Alexander v. Fisher

GOLDTHWAITE, J.

— We can perceive nothing in the proof in this cause, or in the admissions of the answer, which will warrant a different decree from that rendered by the Chancellor.

It is true, that in England, it is waste for a tenant in dower to convert woodland into arable, Coke on Litt. 53, b.; but it is evident that the rules which govern and define waste in an old, well settled, cultivated country, have either no application, or at best a very remote one, to a new country, where the timber is of little or no value, and where its destruction is always the preliminary to successful cultivation. Even in England, that which is waste by a tenant in one county, is not always so in another. So, too, with us, it is very evident that in some parts of the State, a destruction of timber would be of lasting *518injury to the inheritance, whilst in other parts, the same act ■\Fould be beneficial.

A number of adjudications have been made in our sister States upon this subject, which show that the subject matter is capable of no general and fixed rule, from the great diversities which exist between the several States, both with respect to the articles produced, as well as in the manner of cultivation : to say nothing of the different and relative values of lands and timber. [Findlay v. Smith, 6 Mun. 134; Cranch v. Puryear, 1 Rand. 258.] In Hastings v. Crankleton, 3 Yeates, 261, the Court held that a tenant in dower may clear woodlands,if the land cleared bears a proper relative proportion to the whole tract. To the same effect is Parkins v. Coxe,2 Haywood, 339; and we presume many other cases involving the same principle may be found in the reports of other States.

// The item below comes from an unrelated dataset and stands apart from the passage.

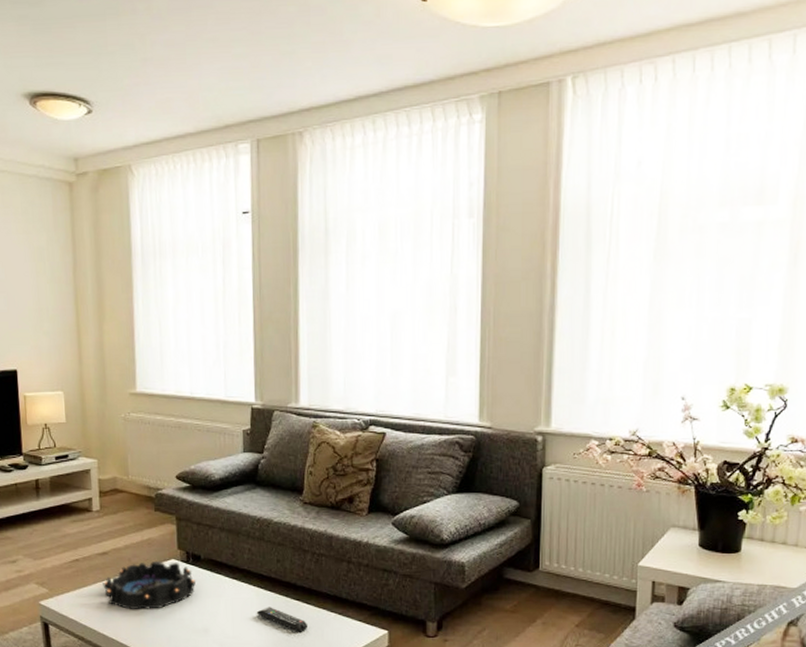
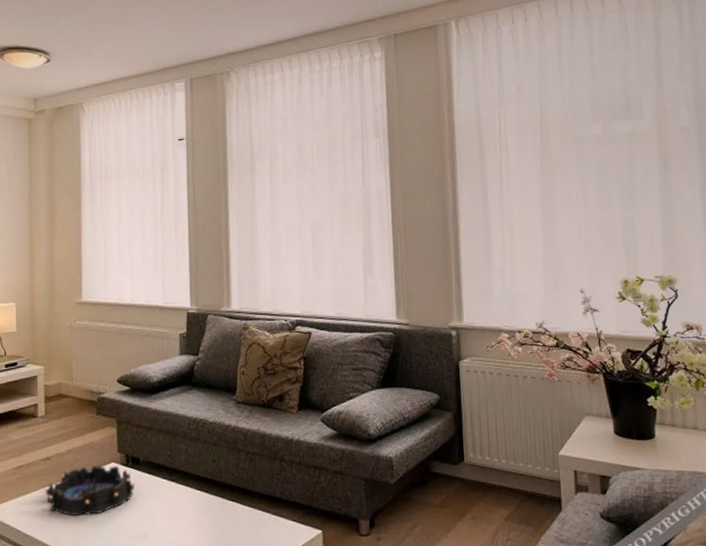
remote control: present [256,607,307,632] -> none [193,509,243,535]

The Supreme Court of Tennessee, in Owen v. Hyde, 6 Yerg. 334, assert, that the general criterion by which to determine whether waste has been committed, is, to ascertain whether lasting damage has been done to the inheritance, or its value depreciated. That Court also recognized the right of a tenant in dower, when the land of the dower estate was old and worn, to clear new land, if the proportion of woodland was such that a prudent farmer would consider it best to reduce a portion of it to cultivation, thereby to relieve the old land from excess of cultivation. We entirely concur in this view of the law of waste, as peculiarly applicable to many parts of our own State.

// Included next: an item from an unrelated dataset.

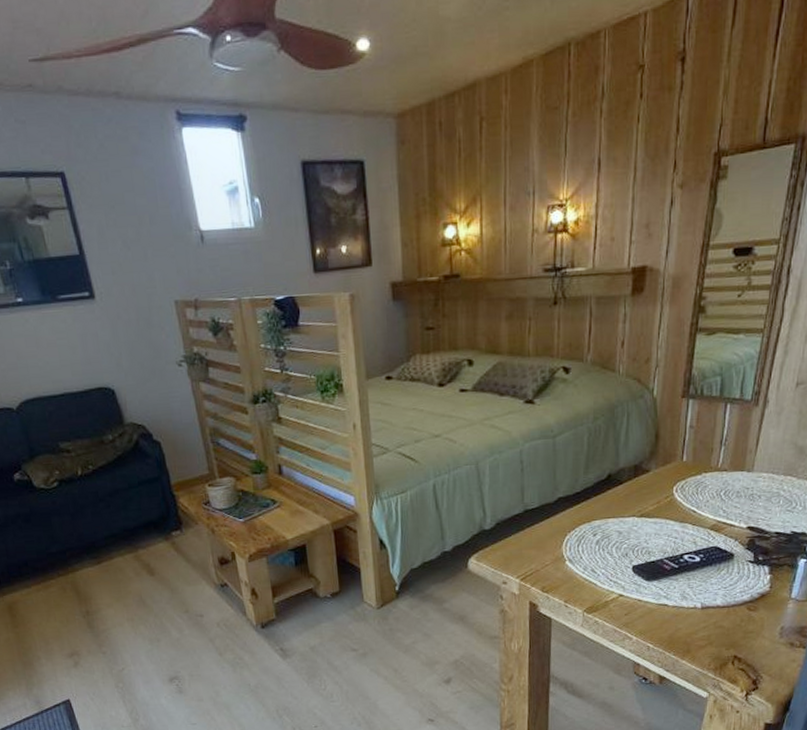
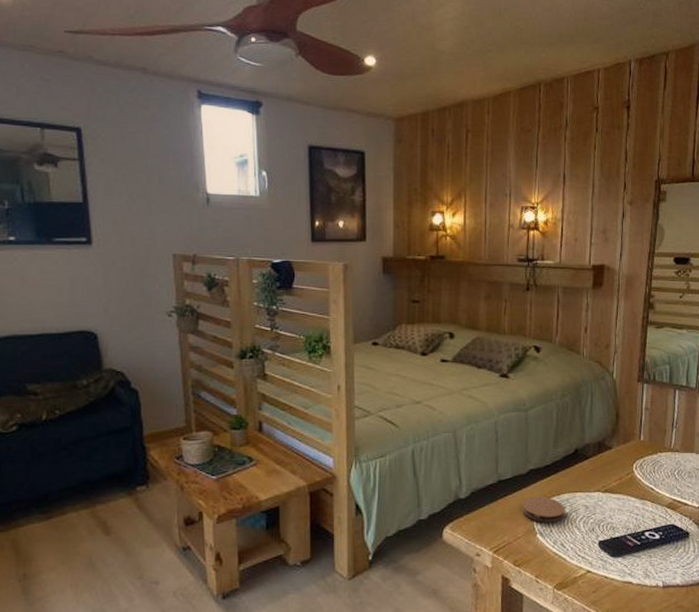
coaster: none [550,523,597,550] -> present [522,496,565,522]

2. It is proper, however, to remark, that we desire not to be understood as asserting, that a tenant in dower, has the absolute right, at pleasure, to cut down or otherwise destroy the growing wood upon the dower lands. Doubtless all such tenants are entitled to house bote, fire bote, and fence bote; in other words, to the timber necessary for fire wood, and for the repairs of the buildings and fences upon the dower lands; but beyond this, it seems that the tenant’s right does not extend, except it be within the rule before recognized, to wit: that the change from woodland into arable, is productive of no lasting injury to the inheritance.

It will probably be found also, that such a tenant has no right, under any pretext, to destroy groves of timber, or trees *519planted for shade or ornament; and with respect to the walnut trees, spoken of in the pleadings* if the allegations of the bill had been supported, and they had been of any determinate value, the heirs might have beeri entitled to compensation. But the proof leaves it doubtful whether the ancestor planted them for any definite purpose; and there is an entire absence of proof as to any value, for which Chancery will entertain a bill for compensation.

We are satisfied that the Chancellor came to the proper conclusion, and his decree is affirmed with costs.